The Mentality Of A Point Guard
Part 1 of 2
It’s never too early to start learning the fundamentals of the game (learning to dribble, pass, shoot, and play good defense). The more you play, the more you grow – not only physically, but your knowledge of how to play the game grows as well. And it’s this “understanding of the game” that is extremely important to the point guard because he is the one that will be the leader on the court.
Developing the skills of a successful point guard takes hard work and lots of time, but if you’re the type of person that will work hard and bring the correct mentality each time you hit the floor, then you shouldn’t have any problems.
There are lots of characteristics that a point guard must possess, but as a coach, there are 8 that I consider to be the most important.
I’m going to tackle the first 4 characteristics now, and then share the other 4 later this week. So here we go…..
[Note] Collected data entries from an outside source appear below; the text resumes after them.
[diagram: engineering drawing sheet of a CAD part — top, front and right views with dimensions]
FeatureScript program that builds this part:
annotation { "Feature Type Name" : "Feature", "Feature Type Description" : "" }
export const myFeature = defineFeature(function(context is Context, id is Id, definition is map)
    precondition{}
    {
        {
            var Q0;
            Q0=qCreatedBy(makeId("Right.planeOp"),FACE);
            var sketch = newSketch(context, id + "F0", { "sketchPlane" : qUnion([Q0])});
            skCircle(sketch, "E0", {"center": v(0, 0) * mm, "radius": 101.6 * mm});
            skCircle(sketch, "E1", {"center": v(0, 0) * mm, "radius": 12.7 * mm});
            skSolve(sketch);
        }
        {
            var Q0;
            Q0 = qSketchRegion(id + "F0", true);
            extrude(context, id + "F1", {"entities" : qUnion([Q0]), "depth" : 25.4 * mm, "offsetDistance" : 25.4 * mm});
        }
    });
#1 – You Must Understand Your Coach.
As a point guard, you need to be an extension of the coach. You must understand the coach’s philosophy and always be aware of what the coach is wanting. You must be able to relay and direct your teammates so that they can carry out the coach’s plan. In a way, you ARE the coach on the floor.
#2 – You Must Understand Your Teammates and They Must Believe In You.
You need to know every player on your team inside and out. You need to know the roles and capabilities of each one and be able to put them into situations where they can excel at their strengths. They must believe that you put the team “first,” and you show this by playing and practicing extremely hard. By simply being an exemplar, you can motivate your teammates to do the same thing.
#3 – You Must Be the One Who Sets the Tone.
As the leader and the “coaches extension,” you must understand the importance of practice, the goal of practice, and how a successful practice is run. By being an example, you can motivate others and set the tone for a good, intense practice. When a practice lacks intensity, it’s often a result of having no leader. If you want to be a point guard that leads, then be willing to give it your all every time you hit the floor.
#4 – You Must Be Unselfish and Always Put the Team First.
Many coaches want their point guard to be so unselfish, that they don’t want their point guard even looking to score. They want him to be the “assist” guy or the guy that passes the ball to set up an assist. But this doesn’t always have to be the case – especially if you’re a point guard that can shoot and get points. What unselfishness really means is that your priority is to find opportunities for your team. You may sacrifice a wide open 3-point shot in order to make a pass to someone who has a better or higher percentage shot. The sign of a great point guard is one who can make the other players on the court better.
These are 4 of the 8 characteristics and skills that make up all successful point guards. These skills must be worked on, developed, and mastered by anyone who has the desire to be the point guard for his team.